There was still so much left to see. We decided to continue south across the neck of the isthmus to Ierapetra, which is the largest town on the south coast, the hottest and driest town on the island, and the southernmost town in Europe. But our desire to go there didn’t stem so much from statistics, though these do in a way affect one’s attitude to places. We had talked ourselves into a valedictory mood, and it seemed somehow fitting to end our trip in the region where the last descendents of the Minoan people, whose history of power and decline had so absorbed us as we went from room to room in the Iraklion museum, met their end. They are known as Eteocretans, or “true Cretans,” people of the original, pre-Greek stock. They had been driven to this remote eastern region of the island, where they preserved themselves for some centuries in their fortified city of Presos, still clinging to their language and traditional mode of life. They were finally defeated in 146 B.C. by the Dorians of Ierapetra. Those who were not killed or sold into the slavery were scattered and ceased to be a separate component of the population. Their city was razed to the ground. Thus ended what has been called the thousand-year twilight of Minoan civilizations.
Of ancient Presos little remains now—it was never rebuilt. Present-day Ierapetra is a prosperous town with a handsome waterfront and a very good beach. May was advanced, we were about to return to landlocked Umbria, so we ventured in for a swim. The water was chilly, but—as people say when they are glad to get out again—invigorating.
By this time we were both feeling hungry, but we wanted to have our lunch somewhere quiet—Ierapetra seemed too busy and townish. We got into the car again and headed westward. The road keeps close to the coast for seven or eight miles, then turns sharply inland. Just below where this change of direction occurs is the village of Mirtos, an altogether captivating seaside resort with the tremendous advantage of being at the end of a turnoff from the main road, which passes well above it, so there is a blessed absence of traffic, creating an air of leisure and tranquility that is increasingly rare in Cretan coastal resorts. There was a long, curving shingle beach and a promenade running close to the water, lined with bars and tavernas. The houses were whitewashed and scrupulously clean and neat. There were no very old-looking buildings anywhere in evidence, also unusual but not surprising in view of what we had read of the wartime history of the village: Mirtos was destroyed by the Germans in 1943 in reprisal for resistance activities. The job was done thoroughly; it seems they hardly left one stone on top of another. But Mirtos, unlike the last refuge of the Eteocretans, was rebuilt.
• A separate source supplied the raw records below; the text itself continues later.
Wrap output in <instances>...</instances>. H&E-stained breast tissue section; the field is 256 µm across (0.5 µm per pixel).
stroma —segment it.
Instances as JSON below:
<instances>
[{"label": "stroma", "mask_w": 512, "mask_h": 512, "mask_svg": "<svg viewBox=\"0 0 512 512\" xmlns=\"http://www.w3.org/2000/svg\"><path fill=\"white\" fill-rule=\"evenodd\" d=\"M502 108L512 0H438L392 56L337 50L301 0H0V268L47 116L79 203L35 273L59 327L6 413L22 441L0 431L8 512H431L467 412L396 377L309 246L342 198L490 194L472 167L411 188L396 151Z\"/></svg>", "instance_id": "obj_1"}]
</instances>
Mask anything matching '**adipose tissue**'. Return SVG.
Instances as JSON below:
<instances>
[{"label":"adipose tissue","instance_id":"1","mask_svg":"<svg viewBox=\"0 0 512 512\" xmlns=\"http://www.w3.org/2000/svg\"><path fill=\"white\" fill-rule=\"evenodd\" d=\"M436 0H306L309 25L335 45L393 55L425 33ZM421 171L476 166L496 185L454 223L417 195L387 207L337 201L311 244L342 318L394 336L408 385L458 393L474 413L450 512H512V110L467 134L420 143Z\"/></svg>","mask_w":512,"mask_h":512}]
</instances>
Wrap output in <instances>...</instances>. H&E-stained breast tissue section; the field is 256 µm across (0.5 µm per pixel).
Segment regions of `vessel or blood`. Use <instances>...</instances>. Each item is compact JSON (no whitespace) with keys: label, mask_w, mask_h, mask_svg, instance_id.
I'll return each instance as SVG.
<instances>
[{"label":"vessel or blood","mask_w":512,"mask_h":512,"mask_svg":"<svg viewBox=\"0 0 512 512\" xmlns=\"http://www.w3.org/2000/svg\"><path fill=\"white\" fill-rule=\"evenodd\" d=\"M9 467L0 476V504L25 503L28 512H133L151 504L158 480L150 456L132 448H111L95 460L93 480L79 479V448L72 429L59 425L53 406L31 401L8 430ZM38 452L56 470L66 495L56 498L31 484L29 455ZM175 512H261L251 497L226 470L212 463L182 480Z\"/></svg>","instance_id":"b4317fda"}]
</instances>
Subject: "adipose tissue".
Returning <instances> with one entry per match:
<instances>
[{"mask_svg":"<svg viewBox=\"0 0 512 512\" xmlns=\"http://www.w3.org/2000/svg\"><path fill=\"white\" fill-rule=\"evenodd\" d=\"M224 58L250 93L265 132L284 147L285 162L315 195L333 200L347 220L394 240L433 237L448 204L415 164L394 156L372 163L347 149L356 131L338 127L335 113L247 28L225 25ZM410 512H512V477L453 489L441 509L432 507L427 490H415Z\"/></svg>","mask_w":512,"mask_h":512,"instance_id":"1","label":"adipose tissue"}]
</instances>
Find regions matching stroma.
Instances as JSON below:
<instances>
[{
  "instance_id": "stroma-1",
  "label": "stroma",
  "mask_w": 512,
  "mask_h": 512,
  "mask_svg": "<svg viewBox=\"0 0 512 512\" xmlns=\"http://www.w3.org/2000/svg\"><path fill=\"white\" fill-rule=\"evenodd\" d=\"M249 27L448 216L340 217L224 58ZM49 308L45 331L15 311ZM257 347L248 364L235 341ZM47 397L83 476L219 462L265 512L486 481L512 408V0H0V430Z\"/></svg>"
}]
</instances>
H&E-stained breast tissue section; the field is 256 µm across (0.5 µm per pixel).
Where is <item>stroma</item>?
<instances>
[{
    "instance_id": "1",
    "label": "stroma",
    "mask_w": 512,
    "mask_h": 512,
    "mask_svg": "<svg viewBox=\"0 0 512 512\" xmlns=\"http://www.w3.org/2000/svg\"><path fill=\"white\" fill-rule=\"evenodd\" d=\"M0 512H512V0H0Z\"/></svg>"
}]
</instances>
Tastes differ, in places as in most other things; and as we know, it is useless to argue about them. Often enough it is what the place stands for as much as what it is in itself that draws our regard or rouses our affection. I took to Mirtos immediately, not only because it is peaceful and pretty—there are still quite a lot of places on the island that fit this description—but because it has been terribly mistreated in the past, and yet has restored and renewed itself. And so it comes to represent what I feel about the history and the spirit of Crete as a whole.
At Mirtos, sitting at an outside table of the Votsalo tavern, with the sea just below and a warm breeze wafting over from Africa, glasses of the excellent Greek Mythos beer at our elbows and the resident cats showing great interest in our mutton chops, we had to start thinking about getting back to Iraklion and then home to Italy. The trip had been a success for both of us, in slightly different ways. For Aira, seeing the island for the first time and adding it to her list of places to see again. And for me, seeing it again and finding it essentially as I remembered. To leave them always with regret is the gift some places—not so many—make us. It’s the gift life itself makes us, if we are lucky.